=== ASSIGNED TASK ===
Among the entries below, take the line with "Table 1: Intra- and" and the line with "Fig 2. Amount", and output them and every line between them exactly, with nothing else.

———

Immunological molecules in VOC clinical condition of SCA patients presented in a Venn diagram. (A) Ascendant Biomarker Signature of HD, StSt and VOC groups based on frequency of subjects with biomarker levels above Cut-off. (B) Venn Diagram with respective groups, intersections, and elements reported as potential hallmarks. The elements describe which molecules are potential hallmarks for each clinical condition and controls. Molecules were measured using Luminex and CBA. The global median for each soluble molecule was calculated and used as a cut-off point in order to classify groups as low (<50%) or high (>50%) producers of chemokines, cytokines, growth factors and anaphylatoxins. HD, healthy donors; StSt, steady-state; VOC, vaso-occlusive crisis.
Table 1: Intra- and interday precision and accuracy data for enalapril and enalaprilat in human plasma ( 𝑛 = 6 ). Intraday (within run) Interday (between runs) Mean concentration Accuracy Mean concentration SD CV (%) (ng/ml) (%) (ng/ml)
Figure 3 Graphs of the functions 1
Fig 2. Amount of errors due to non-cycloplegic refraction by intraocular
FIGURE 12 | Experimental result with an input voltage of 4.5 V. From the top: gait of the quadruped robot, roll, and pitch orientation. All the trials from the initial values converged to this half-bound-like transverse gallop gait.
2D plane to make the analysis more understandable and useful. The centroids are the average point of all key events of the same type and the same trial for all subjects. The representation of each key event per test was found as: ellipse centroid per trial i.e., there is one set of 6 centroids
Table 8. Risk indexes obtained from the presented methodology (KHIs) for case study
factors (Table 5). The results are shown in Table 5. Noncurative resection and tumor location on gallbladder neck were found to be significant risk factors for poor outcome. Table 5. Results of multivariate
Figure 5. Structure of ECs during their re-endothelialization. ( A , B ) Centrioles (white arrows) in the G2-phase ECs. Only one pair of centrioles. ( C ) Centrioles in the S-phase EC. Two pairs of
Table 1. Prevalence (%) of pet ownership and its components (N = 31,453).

———

=== OUTPUT FOR THIS EXERCISE ===
Table 1: Intra- and interday precision and accuracy data for enalapril and enalaprilat in human plasma ( 𝑛 = 6 ). Intraday (within run) Interday (between runs) Mean concentration Accuracy Mean concentration SD CV (%) (ng/ml) (%) (ng/ml)
Figure 3 Graphs of the functions 1
Fig 2. Amount of errors due to non-cycloplegic refraction by intraocular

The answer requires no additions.